Re: File::Find::Rule returns different filenames if they have chars with accents: OSX vs Linux
by kikuchiyo (Hermit) on Jan 02, 2024 at 17:59 UTC

    It's not necessarily File::Find::Rule that arbitrarily changes the representation of the file name.

    I recall that a few years ago I had to test the compatibility of our application at $work with various operating systems, and there were differences related to unicode normalization: browsers on OSX tended to return accented characters typed into a password field in their decomposed form (basic letter + combining accent), while those on Windows and Linux returned the composed form (accented letter). Perhaps this reflects a widespread custom on these operating systems, or a feature in an underlying library.

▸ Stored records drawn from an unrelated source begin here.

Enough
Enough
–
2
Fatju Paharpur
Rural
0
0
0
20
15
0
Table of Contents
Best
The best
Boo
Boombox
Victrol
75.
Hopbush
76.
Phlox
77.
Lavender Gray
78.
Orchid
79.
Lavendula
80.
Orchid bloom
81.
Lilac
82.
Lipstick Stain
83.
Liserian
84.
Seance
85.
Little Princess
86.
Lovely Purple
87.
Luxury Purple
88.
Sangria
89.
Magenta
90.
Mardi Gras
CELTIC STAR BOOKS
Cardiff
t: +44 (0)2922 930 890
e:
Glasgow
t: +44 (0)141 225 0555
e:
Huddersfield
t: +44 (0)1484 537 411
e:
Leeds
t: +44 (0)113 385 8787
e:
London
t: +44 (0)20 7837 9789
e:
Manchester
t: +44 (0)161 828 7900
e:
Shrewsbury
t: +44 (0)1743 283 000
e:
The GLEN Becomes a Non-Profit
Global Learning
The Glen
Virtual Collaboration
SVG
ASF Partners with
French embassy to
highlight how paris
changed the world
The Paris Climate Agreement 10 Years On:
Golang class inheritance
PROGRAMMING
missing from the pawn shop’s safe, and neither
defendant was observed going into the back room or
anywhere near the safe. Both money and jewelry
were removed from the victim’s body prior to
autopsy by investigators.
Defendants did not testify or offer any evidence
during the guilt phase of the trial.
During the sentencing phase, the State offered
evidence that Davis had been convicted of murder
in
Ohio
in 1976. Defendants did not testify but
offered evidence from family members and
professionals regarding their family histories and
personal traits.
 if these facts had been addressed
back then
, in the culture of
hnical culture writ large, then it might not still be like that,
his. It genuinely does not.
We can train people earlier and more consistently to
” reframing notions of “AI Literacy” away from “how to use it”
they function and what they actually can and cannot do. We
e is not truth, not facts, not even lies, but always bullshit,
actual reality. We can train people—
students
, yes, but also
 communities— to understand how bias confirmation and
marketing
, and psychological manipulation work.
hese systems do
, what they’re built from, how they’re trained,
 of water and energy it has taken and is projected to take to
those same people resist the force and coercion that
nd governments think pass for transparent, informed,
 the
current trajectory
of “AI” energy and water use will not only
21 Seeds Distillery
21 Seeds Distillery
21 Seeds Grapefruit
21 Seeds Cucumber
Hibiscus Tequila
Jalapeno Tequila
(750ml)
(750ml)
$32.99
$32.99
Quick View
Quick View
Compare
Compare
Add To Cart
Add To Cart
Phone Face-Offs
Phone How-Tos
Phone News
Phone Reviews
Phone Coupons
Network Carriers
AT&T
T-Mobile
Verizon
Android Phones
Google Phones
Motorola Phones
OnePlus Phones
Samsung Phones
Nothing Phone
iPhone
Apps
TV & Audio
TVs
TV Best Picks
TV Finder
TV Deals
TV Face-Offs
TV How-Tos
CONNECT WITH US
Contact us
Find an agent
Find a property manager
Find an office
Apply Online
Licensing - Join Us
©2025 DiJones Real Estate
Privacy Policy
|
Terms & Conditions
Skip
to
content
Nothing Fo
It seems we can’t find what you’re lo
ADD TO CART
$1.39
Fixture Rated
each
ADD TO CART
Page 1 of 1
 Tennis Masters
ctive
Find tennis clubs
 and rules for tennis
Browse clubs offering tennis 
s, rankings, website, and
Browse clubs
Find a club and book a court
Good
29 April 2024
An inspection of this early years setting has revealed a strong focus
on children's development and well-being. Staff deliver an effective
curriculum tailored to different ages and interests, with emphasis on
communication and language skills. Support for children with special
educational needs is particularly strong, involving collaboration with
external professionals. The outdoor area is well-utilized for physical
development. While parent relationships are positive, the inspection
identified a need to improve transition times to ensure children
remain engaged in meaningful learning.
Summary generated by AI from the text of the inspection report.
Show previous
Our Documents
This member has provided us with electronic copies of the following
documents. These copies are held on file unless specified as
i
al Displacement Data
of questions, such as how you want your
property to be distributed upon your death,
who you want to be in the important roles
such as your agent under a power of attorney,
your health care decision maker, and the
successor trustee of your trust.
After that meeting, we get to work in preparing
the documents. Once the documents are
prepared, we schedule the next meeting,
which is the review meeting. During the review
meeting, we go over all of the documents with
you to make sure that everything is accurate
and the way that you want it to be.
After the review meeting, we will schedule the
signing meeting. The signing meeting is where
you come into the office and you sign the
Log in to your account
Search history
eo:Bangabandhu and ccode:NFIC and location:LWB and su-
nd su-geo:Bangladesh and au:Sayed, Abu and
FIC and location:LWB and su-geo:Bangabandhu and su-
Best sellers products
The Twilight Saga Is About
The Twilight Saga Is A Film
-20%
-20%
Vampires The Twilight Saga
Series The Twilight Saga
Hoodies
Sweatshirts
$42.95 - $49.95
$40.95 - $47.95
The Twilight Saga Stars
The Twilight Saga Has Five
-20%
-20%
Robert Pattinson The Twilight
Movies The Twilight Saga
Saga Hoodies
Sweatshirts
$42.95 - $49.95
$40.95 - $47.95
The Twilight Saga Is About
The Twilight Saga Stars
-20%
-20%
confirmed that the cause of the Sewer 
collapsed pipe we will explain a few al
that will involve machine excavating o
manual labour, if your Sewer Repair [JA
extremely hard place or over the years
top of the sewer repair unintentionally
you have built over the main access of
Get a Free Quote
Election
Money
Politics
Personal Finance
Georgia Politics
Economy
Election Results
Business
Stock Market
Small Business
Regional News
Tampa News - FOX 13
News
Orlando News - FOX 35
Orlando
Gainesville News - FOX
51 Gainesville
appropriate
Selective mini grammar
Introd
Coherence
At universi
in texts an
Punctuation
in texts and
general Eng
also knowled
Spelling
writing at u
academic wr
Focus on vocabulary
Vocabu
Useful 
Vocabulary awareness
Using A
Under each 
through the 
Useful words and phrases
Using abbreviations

    You could try ls | xxd to check the actual representation of your file names in the file system. On my linux box most files (that have accented characters in their names) are in the composed form, but I've found a few that aren't.

      thanks, I have just discovered that now when I decided to test how it fares on a unicoded dir, taking the tarball distribution from OSX (with said dir) to Linux broke the tests while the dirs seemed the same, albeit normalised and unormalised. I will experiment with making the dirs and files during testing with normalised form and see if that is respected by the two OS'es. And I haven't touched windows yet :(( yikes.

        A fine mess indeed.

        I've experimented as well, and on linux it's possible to have two (or more) different files whose names appear to be the same because of different unicode normalization.

        perl -e 'for (["a\x{0301}", "decomposed"], ["\xc3\xa1", "composed"]) {open my $F, ">", $_->[0]; print $F $_->[1]; close $F}'

        After running this:

        $ ls -rw-r--r--. 1 user user 8 Jan 3 15:31 á -rw-r--r--. 1 user user 10 Jan 3 15:31 a&#769;
        (in the terminal these appear identical)

        If I turn on my native keyboard layout and type "less á", I get the composed file. But I can copy and paste the decomposed string into the terminal, and access the other file as well.

        Apparently, this filesystem, and linux filesystems in general, don't assume and enforce much about file name encoding: file names are just a sequence of bytes, and the user can keep the pieces.

        My gut feeling is that Apple's way, that is, normalization, is "better" from an usability standpoint - but then it had better be completely consistent and enforced everywhere.